#### DOCUMENT TEXT:
*****
I keenly remember an energy crackling in the MFA screening room while I was watching Syndromes and a Century, in excess of the film itself. Syndromes isn’t just a great film. It was also a personal revelation. For a moment, in that theater, I felt as if I had reached out and directly touched the beating heart of contemporary cinema. I felt privileged to be seeing a work so vital. I carried that energy with me for several years, as I moved to Chicago and immersed myself in its film culture, wearing out my CTA card traveling to the Gene Siskel Film Center, the Music Box Theatre, the Nightingale, Facets, Chicago Filmmakers, the Chicago International Film Festival (where I saw Uncle Boonmee Who Can Recall His Past Lives), the Chicago Underground Film Festival, Onion City Film Festival, and of course the neighborhood treasure that was Doc Films. I kept up with the cutting edge of world cinema, of art cinema, of experimental cinema, riding a high that began that September in Boston.

I no longer feel as if I have my finger on the heartbeat of contemporary cinema. The movies I see these days tend to be new works by directors I already like, and have liked for a decade. Every now and then I’ll take advantage of the footwork done by stellar programmers and expose myself to something entirely new. But I have fallen off the cutting edge of cinema. True, a lot of this is because I now devote my time and energies to keeping up with the indie game scene. (And, of course, television is better these days.) But it still makes me feel out of touch. And, frankly, old.

Anyway, I decided to take this 10-year anniversary as an opportunity to do something that I tried to do for a decade and never succeeded at: actually write about Syndromes and a Century.
*****
#### RECORDS SUPPLIED:
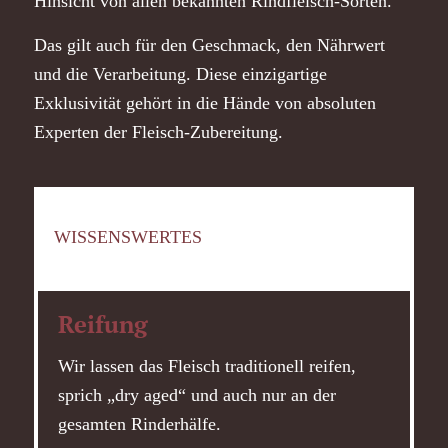
Hinsicht von allen bekannten Rindfleisch-Sorten.
Das gilt auch für den Geschmack, den Nährwert
und die Verarbeitung. Diese einzigartige
Exklusivität gehört in die Hände von absoluten
Experten der Fleisch-Zubereitung.
WISSENSWERTES
Reifung
Wir lassen das Fleisch traditionell reifen,
sprich „dry aged“ und auch nur an der
gesamten Rinderhälfe.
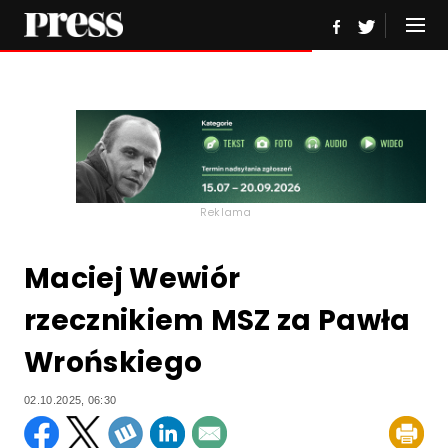
Reklama
Maciej Wewiór
rzecznikiem MSZ za Pawła
Wrońskiego
02.10.2025, 06:30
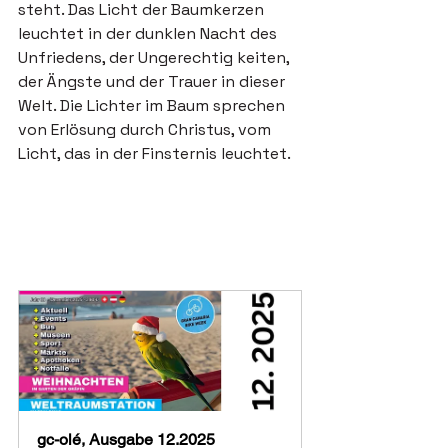
steht. Das Licht der Baumkerzen 
leuchtet in der dunklen Nacht des 
Unfriedens, der Ungerechtig keiten, 
der Ängste und der Trauer in dieser 
Welt. Die Lichter im Baum sprechen 
von Erlösung durch Christus, vom 
Licht, das in der Finsternis leuchtet.
gc-olé, Ausgabe 12.2025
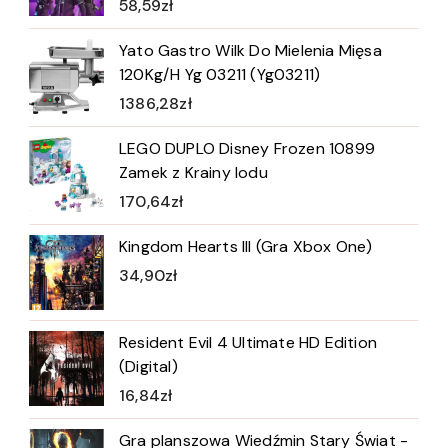
58,59
zł
Yato Gastro Wilk Do Mielenia Mięsa
120Kg/H Yg 03211 (Yg03211)
1386,28
zł
LEGO DUPLO Disney Frozen 10899
Zamek z Krainy lodu
170,64
zł
Kingdom Hearts III (Gra Xbox One)
34,90
zł
Resident Evil 4 Ultimate HD Edition
(Digital)
16,84
zł
Gra planszowa Wiedźmin Stary Świat -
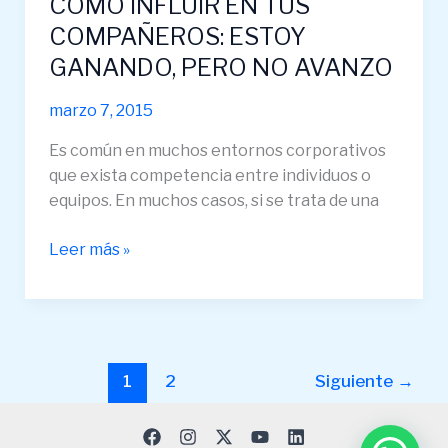
CÓMO INFLUIR EN TUS
COMPAÑEROS: ESTOY
GANANDO, PERO NO AVANZO
marzo 7, 2015
Es común en muchos entornos corporativos
que exista competencia entre individuos o
equipos. En muchos casos, si se trata de una
Leer más »
1
2
Siguiente
→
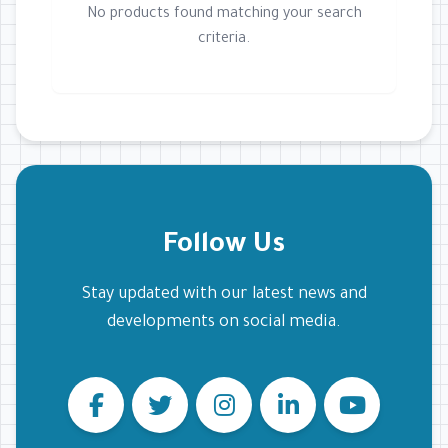
No products found matching your search
criteria.
Follow Us
Stay updated with our latest news and
developments on social media.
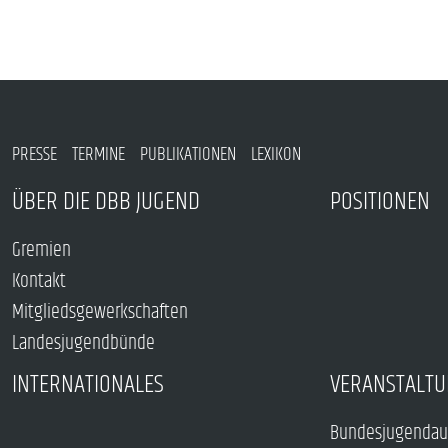
PRESSE
TERMINE
PUBLIKATIONEN
LEXIKON
ÜBER DIE DBB JUGEND
POSITIONEN
Gremien
Kontakt
Mitgliedsgewerkschaften
Landesjugendbünde
INTERNATIONALES
VERANSTALTU
Bundesjugendau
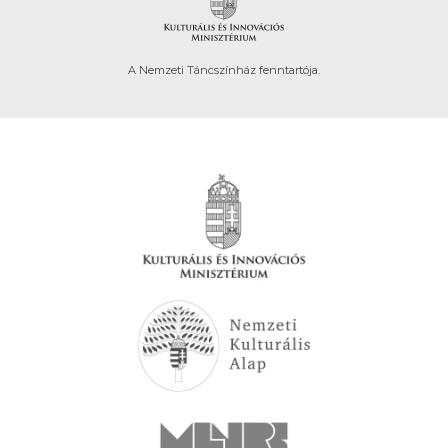
A Nemzeti Táncszínház fenntartója.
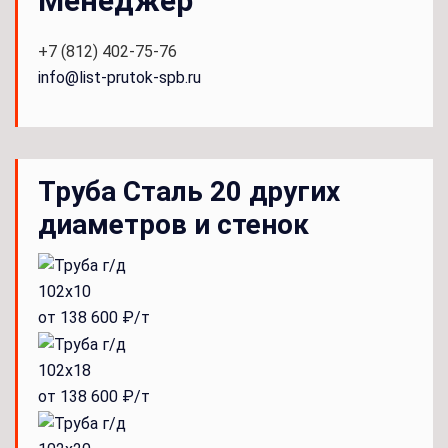
Менеджер
+7 (812) 402-75-76
info@list-prutok-spb.ru
Труба Сталь 20 других
диаметров и стенок
102x10
от 138 600 ₽/т
102x18
от 138 600 ₽/т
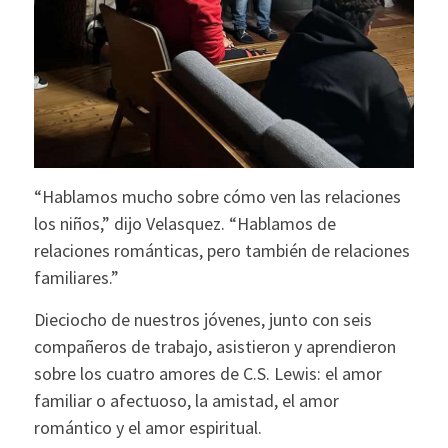
“Hablamos mucho sobre cómo ven las relaciones
los niños,” dijo Velasquez. “Hablamos de
relaciones románticas, pero también de relaciones
familiares.”
Dieciocho de nuestros jóvenes, junto con seis
compañeros de trabajo, asistieron y aprendieron
sobre los cuatro amores de C.S. Lewis: el amor
familiar o afectuoso, la amistad, el amor
romántico y el amor espiritual.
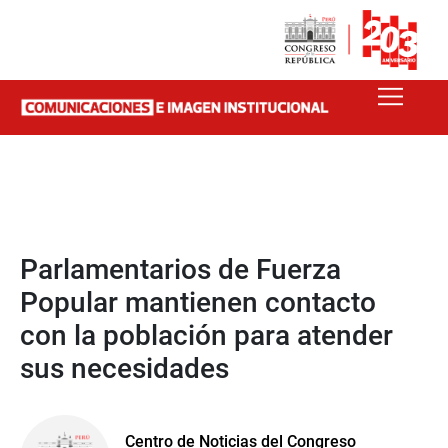
Parlamentarios de Fuerza
Popular mantienen contacto
con la población para atender
sus necesidades
Centro de Noticias del Congreso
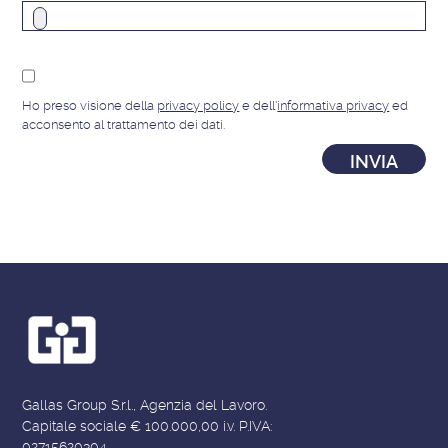
Ho preso visione della
privacy policy
e dell'
informativa privacy
ed
acconsento al trattamento dei dati.
Gallas Group S.r.l., Agenzia del Lavoro.
Capitale sociale € 100.000,00 i.v. P.IVA:
02715620304.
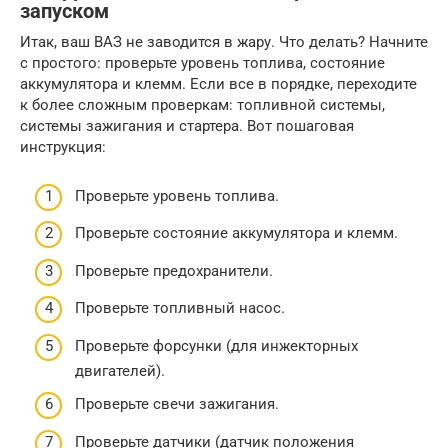
запуском
Итак, ваш ВАЗ не заводится в жару. Что делать? Начните
с простого: проверьте уровень топлива, состояние
аккумулятора и клемм. Если все в порядке, переходите
к более сложным проверкам: топливной системы,
системы зажигания и стартера. Вот пошаговая
инструкция:
Проверьте уровень топлива.
Проверьте состояние аккумулятора и клемм.
Проверьте предохранители.
Проверьте топливный насос.
Проверьте форсунки (для инжекторных
двигателей).
Проверьте свечи зажигания.
Проверьте датчики (датчик положения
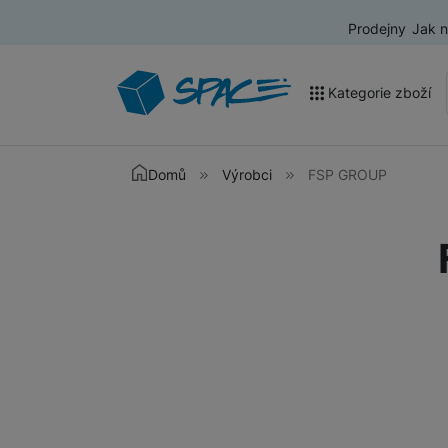
Prodejny
Jak 
Kategorie zboží
Akce a výprodej
Domů
Výrobci
FSP GROUP
Mobilní telefony
Nositelná elektronika
Televize
Audio
Domácí spotřebiče
Tablety
Foto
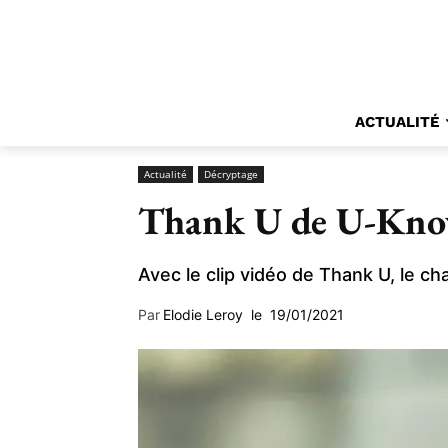
ACTUALITÉ
Actualité
Décryptage
Thank U de U-Know 
Avec le clip vidéo de Thank U, le
Par
Elodie Leroy
le
19/01/2021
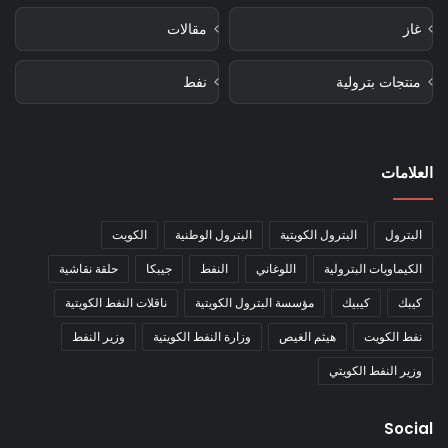
غاز
مقالات
منتجات بترولية
نفط
العلامات
البترول
البترول الكويتية
البترول الوطنية
الكويت
الكيماويات البترولية
اللوغاني
النفط
جيبكا
حلقة نقاشية
كيبك
كيبيك
مؤسسة البترول الكويتية
ناقلات النفط الكويتية
نفط الكويت
هيثم الغيص
وزارة النفط الكويتية
وزير النفط
وزير النفط الكويتي
Social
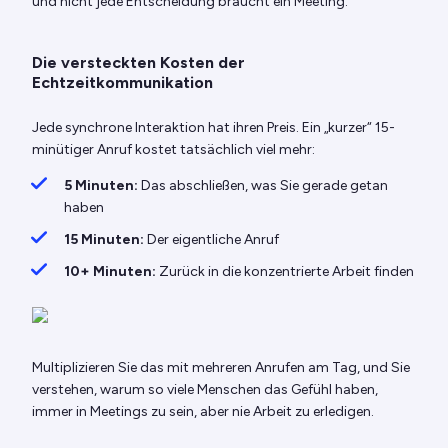
und nicht jede Entscheidung braucht ein Meeting.
Die versteckten Kosten der
Echtzeitkommunikation
Jede synchrone Interaktion hat ihren Preis. Ein „kurzer“ 15-
minütiger Anruf kostet tatsächlich viel mehr:
5 Minuten:
Das abschließen, was Sie gerade getan
haben
15 Minuten:
Der eigentliche Anruf
10+ Minuten:
Zurück in die konzentrierte Arbeit finden
Multiplizieren Sie das mit mehreren Anrufen am Tag, und Sie
verstehen, warum so viele Menschen das Gefühl haben,
immer in Meetings zu sein, aber nie Arbeit zu erledigen.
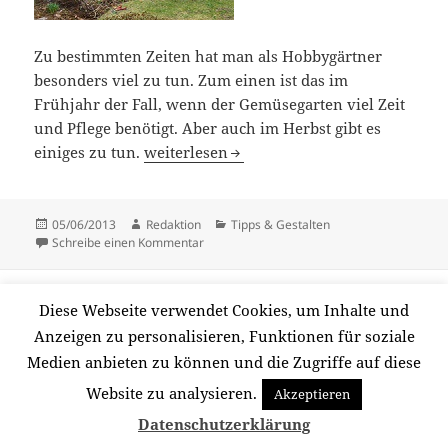
Zu bestimmten Zeiten hat man als Hobbygärtner
besonders viel zu tun. Zum einen ist das im
Frühjahr der Fall, wenn der Gemüsegarten viel Zeit
und Pflege benötigt. Aber auch im Herbst gibt es
Hoch-Zeit für Hobbygärtner
einiges zu tun.
weiterlesen
Veröffentlicht
Autor
Kategorien
05/06/2013
Redaktion
Tipps & Gestalten
am
zu Hoch-Zeit für Hobbygärtner
Schreibe einen Kommentar
Stolz präsentiert von WordPress
Diese Webseite verwendet Cookies, um Inhalte und
Anzeigen zu personalisieren, Funktionen für soziale
Medien anbieten zu können und die Zugriffe auf diese
Website zu analysieren.
Akzeptieren
Datenschutzerklärung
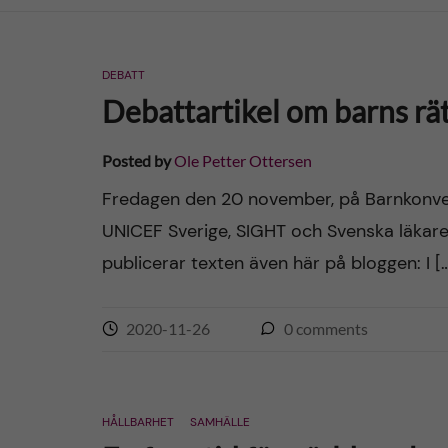
n
DEBATT
c
Debattartikel om barns rä
o
Posted by
Ole Petter Ottersen
n
Fredagen den 20 november, på Barnkonven
UNICEF Sverige, SIGHT och Svenska läkares
t
publicerar texten även här på bloggen: I [
e
n
2020-11-26
0
comments
t
HÅLLBARHET
SAMHÄLLE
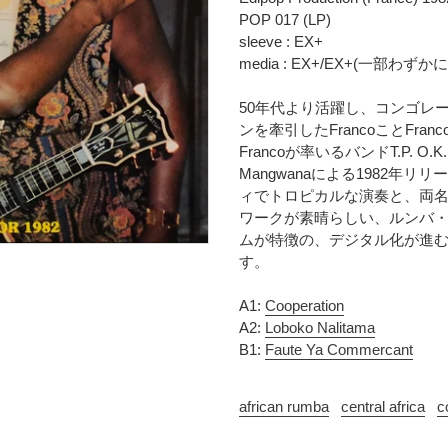
時
に
POP 017 (LP)
に
商
sleeve : EX+
計
品
media : EX+/EX+(一部
算
を
さ
追
50年代より活躍し、コンゴレ
れ
加
ンを牽引したFrancoことFrancois L
ま
す
Francoが率いるバンドT.P. 
す
る
Mangwanaによる1982年リリー
コ
ィでトロピカルな演奏と、両名
ン
ワークが素晴らしい、ルンバ
デ
ムが特徴の、デジタル化が進
ィ
す。
シ
ョ
ン
A1:
Cooperation
表
A2:
Loboko Nalitama
記
B1:
Faute Ya Commercant
に
つ
african rumba
central africa
c
い
て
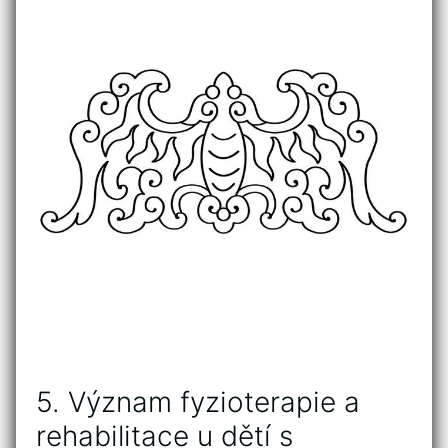
5. Význam fyzioterapie a
rehabilitace u ⁢dětí s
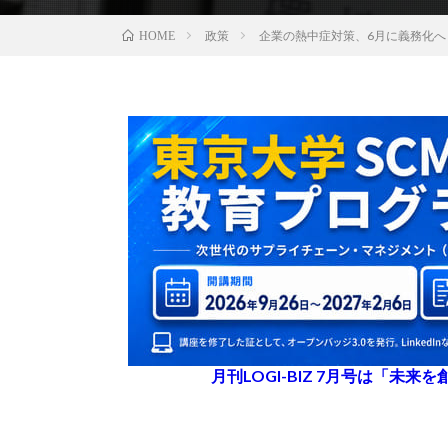
政策
企業の熱中症対策、6月に義務化へ
HOME
月刊LOGI-BIZ 7月号は「未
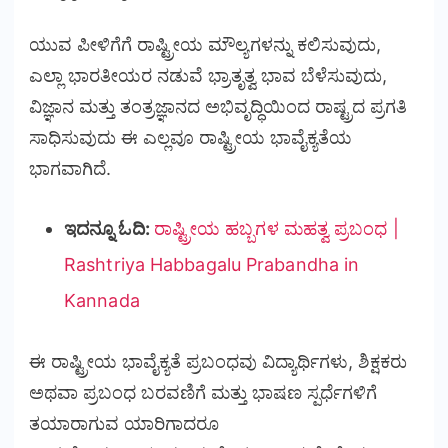
ಯುವ ಪೀಳಿಗೆಗೆ ರಾಷ್ಟ್ರೀಯ ಮೌಲ್ಯಗಳನ್ನು ಕಲಿಸುವುದು,
ಎಲ್ಲಾ ಭಾರತೀಯರ ನಡುವೆ ಭ್ರಾತೃತ್ವ ಭಾವ ಬೆಳೆಸುವುದು,
ವಿಜ್ಞಾನ ಮತ್ತು ತಂತ್ರಜ್ಞಾನದ ಅಭಿವೃದ್ಧಿಯಿಂದ ರಾಷ್ಟ್ರದ ಪ್ರಗತಿ
ಸಾಧಿಸುವುದು ಈ ಎಲ್ಲವೂ ರಾಷ್ಟ್ರೀಯ ಭಾವೈಕ್ಯತೆಯ
ಭಾಗವಾಗಿದೆ.
ಇದನ್ನೂ ಓದಿ:
ರಾಷ್ಟ್ರೀಯ ಹಬ್ಬಗಳ ಮಹತ್ವ ಪ್ರಬಂಧ |
Rashtriya Habbagalu Prabandha in
Kannada
ಈ ರಾಷ್ಟ್ರೀಯ ಭಾವೈಕ್ಯತೆ ಪ್ರಬಂಧವು ವಿದ್ಯಾರ್ಥಿಗಳು, ಶಿಕ್ಷಕರು
ಅಥವಾ ಪ್ರಬಂಧ ಬರವಣಿಗೆ ಮತ್ತು ಭಾಷಣ ಸ್ಪರ್ಧೆಗಳಿಗೆ
ತಯಾರಾಗುವ ಯಾರಿಗಾದರೂ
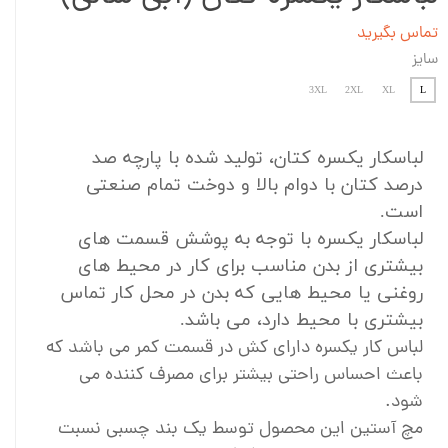
تماس بگیرید
سایز
3XL
2XL
XL
L
لباسکار یکسره کتان، تولید شده با پارچه صد
درصد کتان با دوام بالا و دوخت تمام صنعتی
است.
لباسکار یکسره با توجه به پوشش قسمت های
بیشتری از بدن مناسب برای کار در محیط های
روغنی یا محیط هایی که بدن در محل کار تماس
بیشتری با محیط دارد، می باشد.
لباس کار یکسره دارای کش در قسمت کمر می باشد که
باعث احساس راحتی بیشتر برای مصرف کننده می
شود.
مچ آستین این محصول توسط یک بند چسبی نسبت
*****
From the reflection on Syndromes and a Century, reproduce the passage between "Anyway, I decided" and "and a Century.", inclusive.

Anyway, I decided to take this 10-year anniversary as an opportunity to do something that I tried to do for a decade and never succeeded at: actually write about Syndromes and a Century.